I have several close relatives struggling with health issues along these same lines right now with the unfortunate but predictable result probably coming in the next decade. That has not led me to want tobacco banned, sugary-drinks excise taxed, alcohol banned or etc. I just simply don’t have this philosophy that anything that causes death has to be banned, I think things have to be looked at in a broader concept of individual liberties.
Every health issue you described is something they did to themselves, via poor choices. None of that is remotely equivalent to being murdered.
Or maybe not. Your grandparent, presumably, came up in an era where the health risks of cigarettes were obfuscated. Maybe even the era where cigarette advertisements touted them as being healthy and had doctors (or actors playing doctors) shilling for them. They’re no longer allowed to do that, because people died.
Firstly, that isn’t entirely true. My grandparents did not choose to be inundated with (then-legal) heavy cigarette advertising in their youths. My grandparents did not choose to have big food companies engineer sweet and savory foods that are literally designed in a lab to tickle a part of our brain that makes us excessively crave them, and then push to have them on the shelves nationwide.
Secondly, there are many rights which sometimes cause other people to die, the specifics of those interactions are complex and become legal matters but are not in and of themselves usually reason for a cessation of the right.
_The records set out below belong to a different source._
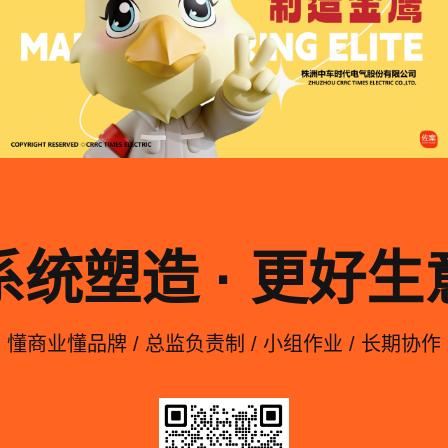
系统塑造 · 更好生
懂商业懂品牌 / 总监负责制 / 小组作业 / 长期协作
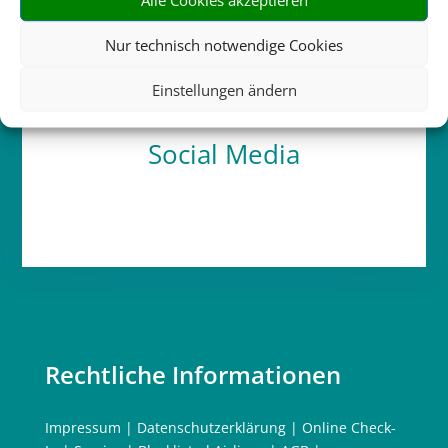
Schicken Sie uns Ihre Anfrage
Nur technisch notwendige Cookies
Einstellungen ändern
Social Media
Rechtliche Informationen
Impressum
|
Datenschutzerklärung
|
Online Check-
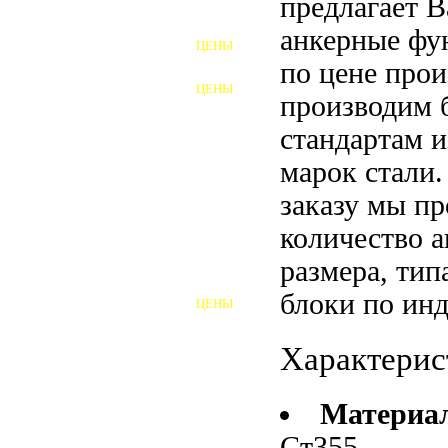
предлагает 
ФУНДАМЕНТНЫЕ БОЛТЫ
анкерные фу
ЦЕНЫ
АНКЕРНЫЕ ПЛИТЫ
по цене прои
ЦЕНЫ
производим 
ШАЙБЫ ФУНДАМЕНТНЫЕ
стандартам 
ШЕСТИГРАННЫЕ БОЛТЫ
марок стали
ВИНТЫ
заказу мы п
ПРОБКИ
количество 
размера, тип
ОТКИДНЫЕ БОЛТЫ
блоки по ин
ЦЕНЫ
БОЛТЫ СРБ (БСР)
Характерис
НЕРЖАВЕЮЩИЙ КРЕПЁЖ
БОЛТЫ ИЗ АРМАТУРЫ
Материа
Ст355
ВЫСОКОПРОЧНЫЙ КРЕПЁЖ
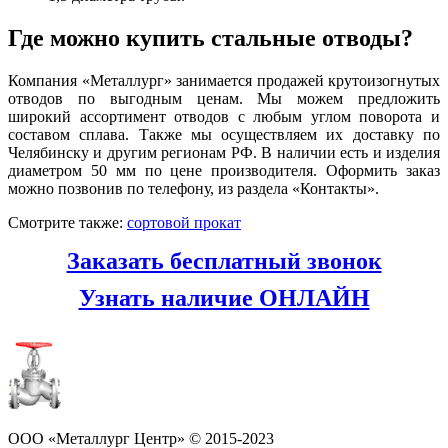
Где можно купить стальные отводы?
Компания «Металлург» занимается продажей крутоизогнутых
отводов по выгодным ценам. Мы можем предложить
широкий ассортимент отводов с любым углом поворота и
составом сплава. Также мы осуществляем их доставку по
Челябинску и другим регионам РФ. В наличии есть и изделия
диаметром 50 мм по цене производителя. Оформить заказ
можно позвонив по телефону, из раздела «Контакты».
Смотрите также:
сортовой прокат
Заказать бесплатный звонок
Узнать наличие ОНЛАЙН
ООО «Металлург Центр» © 2015-2023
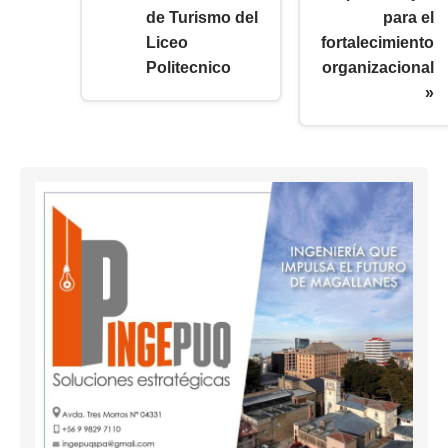
de Turismo del
para el
Liceo
fortalecimiento
Politecnico
organizacional
»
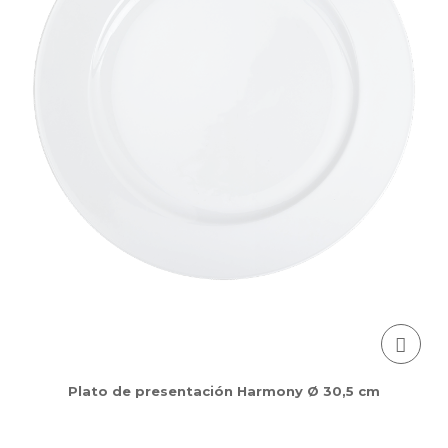
Plato de presentación Harmony Ø 30,5 cm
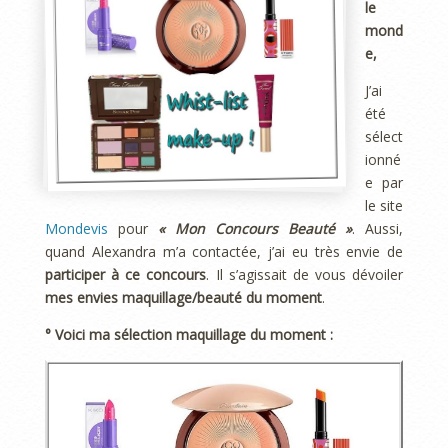
le
mond
e,
J’ai
été
sélect
ionné
e par
le site
Mondevis
pour
« Mon Concours Beauté »
. Aussi,
quand Alexandra m’a contactée, j’ai eu très envie de
participer à ce concours
. Il s’agissait de vous dévoiler
mes envies maquillage/beauté du moment
.
° Voici ma sélection maquillage du moment :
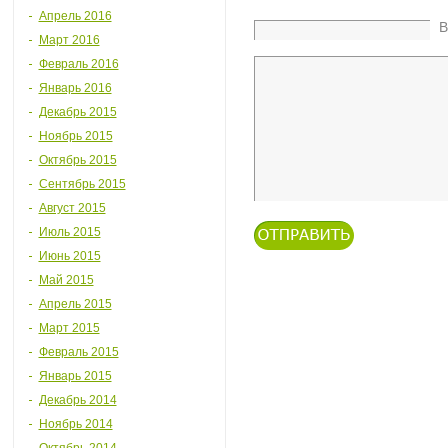
Апрель 2016
В
Март 2016
Февраль 2016
Январь 2016
Декабрь 2015
Ноябрь 2015
Октябрь 2015
Сентябрь 2015
Август 2015
Июль 2015
Июнь 2015
Май 2015
Апрель 2015
Март 2015
Февраль 2015
Январь 2015
Декабрь 2014
Ноябрь 2014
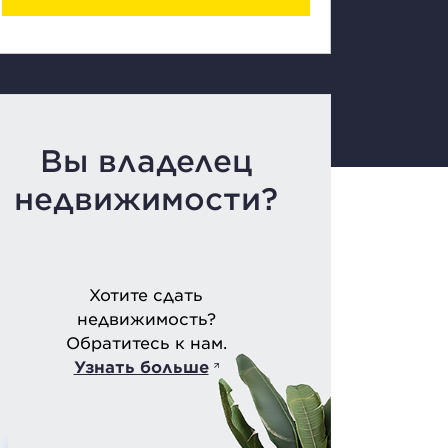
Вы владелец
недвижимости?
Хотите сдать
недвижимость?
Обратитесь к нам.
Узнать больше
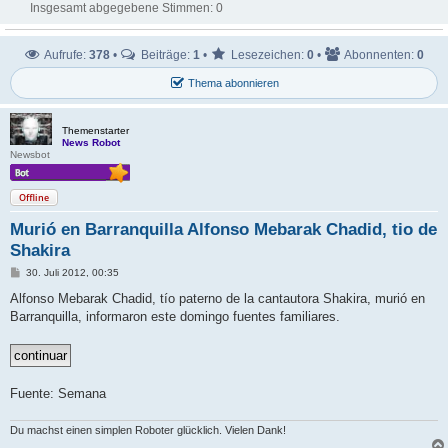
Insgesamt abgegebene Stimmen:
0
Aufrufe:
378
•
Beiträge:
1
•
Lesezeichen:
0
•
Abonnenten:
0
Thema abonnieren
Themenstarter
News Robot
Newsbot
Offline
Murió en Barranquilla Alfonso Mebarak Chadid, tio de
Shakira
B
30. Juli 2012, 00:35
e
i
Alfonso Mebarak Chadid, tío paterno de la cantautora Shakira, murió en
t
Barranquilla, informaron este domingo fuentes familiares.
r
a
g
Fuente: Semana
Du machst einen simplen Roboter glücklich. Vielen Dank!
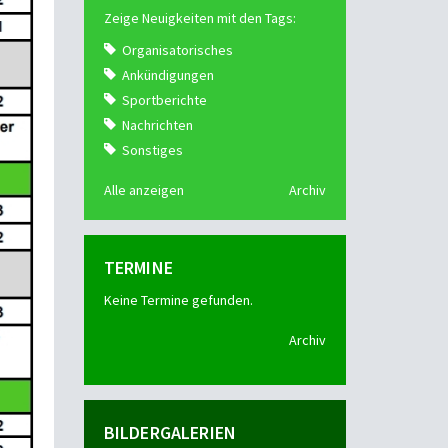
Zeige Neuigkeiten mit den Tags:
Organisatorisches
Ankündigungen
Sportberichte
Nachrichten
Sonstiges
Alle anzeigen
Archiv
TERMINE
Keine Termine gefunden.
Archiv
BILDERGALERIEN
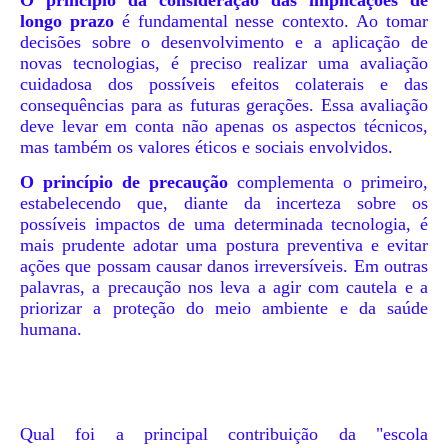
O princípio da consideração das implicações de
longo prazo
é fundamental nesse contexto. Ao tomar
decisões sobre o desenvolvimento e a aplicação de
novas tecnologias, é preciso realizar uma avaliação
cuidadosa dos possíveis efeitos colaterais e das
consequências para as futuras gerações. Essa avaliação
deve levar em conta não apenas os aspectos técnicos,
mas também os valores éticos e sociais envolvidos.
O princípio de precaução
complementa o primeiro,
estabelecendo que, diante da incerteza sobre os
possíveis impactos de uma determinada tecnologia, é
mais prudente adotar uma postura preventiva e evitar
ações que possam causar danos irreversíveis. Em outras
palavras, a precaução nos leva a agir com cautela e a
priorizar a proteção do meio ambiente e da saúde
humana.
Qual foi a principal contribuição da "escola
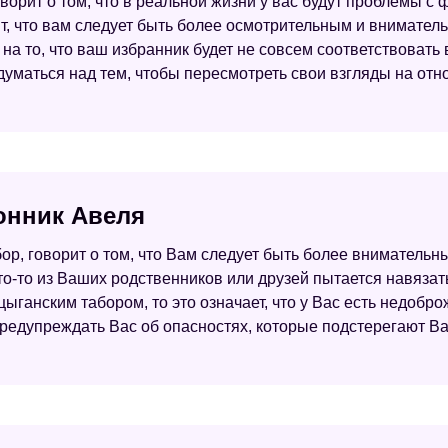
оворит о том, что в реальной жизни у вас будут проблемы с
чит, что вам следует быть более осмотрительным и внимате
ь на то, что ваш избранник будет не совсем соответствова
адуматься над тем, чтобы пересмотреть свои взгляды на от
сонник Авеля
бор, говорит о том, что Вам следует быть более вниматель
-то из Ваших родственников или друзей пытается навязать
 цыганским табором, то это означает, что у Вас есть недоб
редупреждать Вас об опасностях, которые подстерегают В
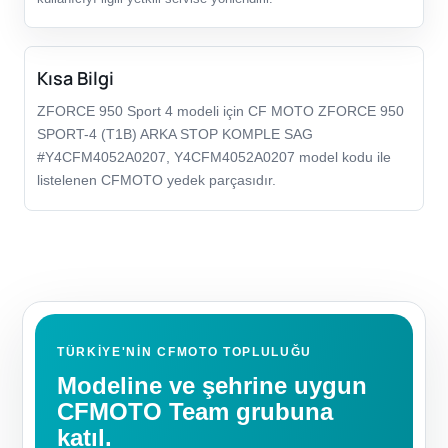
Kısa Bilgi
ZFORCE 950 Sport 4 modeli için CF MOTO ZFORCE 950
SPORT-4 (T1B) ARKA STOP KOMPLE SAG
#Y4CFM4052A0207, Y4CFM4052A0207 model kodu ile
listelenen CFMOTO yedek parçasıdır.
TÜRKIYE'NIN CFMOTO TOPLULUĞU
Modeline ve şehrine uygun
CFMOTO Team grubuna
katıl.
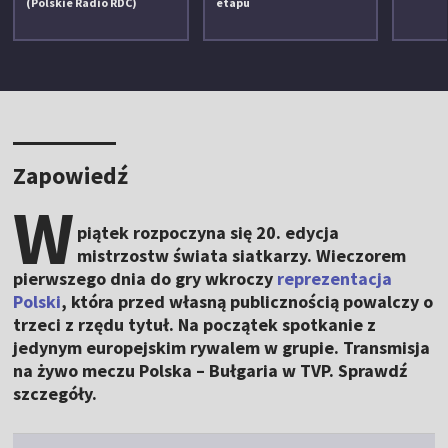
(Polskie Radio RDC)
etapu
Zapowiedź
W
piątek rozpoczyna się 20. edycja
mistrzostw świata siatkarzy. Wieczorem
pierwszego dnia do gry wkroczy
reprezentacja
Polski
, która przed własną publicznością powalczy o
trzeci z rzędu tytuł. Na początek spotkanie z
jedynym europejskim rywalem w grupie. Transmisja
na żywo meczu Polska – Bułgaria w TVP. Sprawdź
szczegóły.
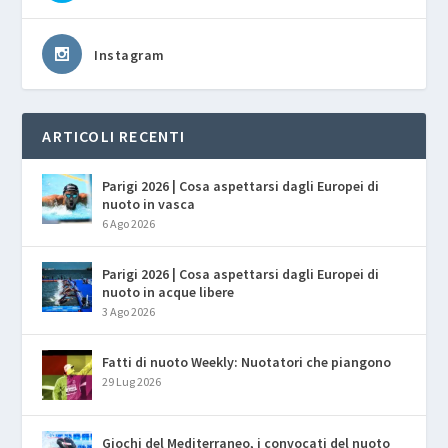
Instagram
ARTICOLI RECENTI
Parigi 2026 | Cosa aspettarsi dagli Europei di
nuoto in vasca
6 Ago 2026
Parigi 2026 | Cosa aspettarsi dagli Europei di
nuoto in acque libere
3 Ago 2026
Fatti di nuoto Weekly: Nuotatori che piangono
29 Lug 2026
Giochi del Mediterraneo, i convocati del nuoto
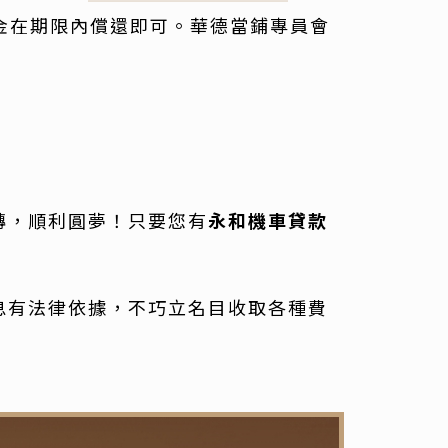
金在期限內償還即可。華德當鋪專員會
轉，順利圓夢！只要您有
永和機車貸款
息有法律依據，不巧立名目收取各種費
！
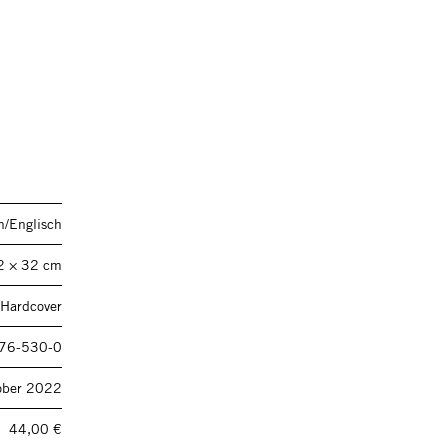
h/Englisch
2 × 32 cm
 Hardcover
76-530-0
ober 2022
44,00 €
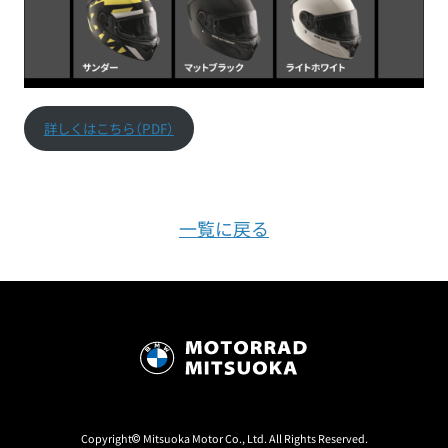
詳しくはこちら（PDF）
一覧に戻る
Copyright© Mitsuoka Motor Co., Ltd. All Rights Reserved.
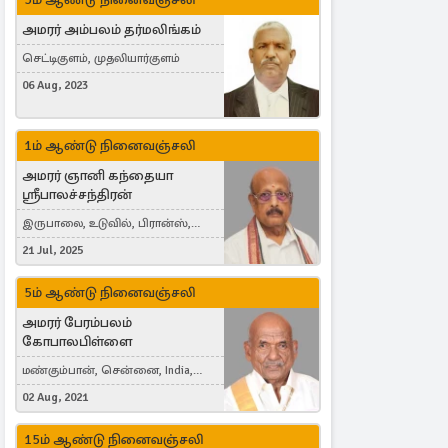
அமரர் அம்பலம் தர்மலிங்கம்
செட்டிகுளம், முதலியார்குளம்
06 Aug, 2023
1ம் ஆண்டு நினைவஞ்சலி
அமரர் ஞானி கந்தையா
ஸ்ரீபாலச்சந்திரன்
இருபாலை, உடுவில், பிரான்ஸ்,
France
21 Jul, 2025
5ம் ஆண்டு நினைவஞ்சலி
அமரர் பேரம்பலம்
கோபாலபிள்ளை
மண்கும்பான், சென்னை, India,
Cergy, France
02 Aug, 2021
15ம் ஆண்டு நினைவஞ்சலி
Drunk driving is not held up as a justification for banning either alcohol or cars, as an obvious example.
Right and we went ahead and made it very illegal to kill people with guns. Hell, it’s illegal just to shoot someone with a gun, better yet–it’s illegal just to shoot at someone with a gun, and is also illegal just to draw a gun on someone in a threatening way without shooting, excepting self-defense in these cases.
But no one pulled out a twinkie in the grocery store line and killed them with it. They may have succumbed to advertising, but they still made a choice.
But, if you want to blame advertising for people’s behaviors, I can point to lots of advertising for guns claiming that you aren’t safe without one on you at all times and places.
No, but it is a justification for regulating the use of both.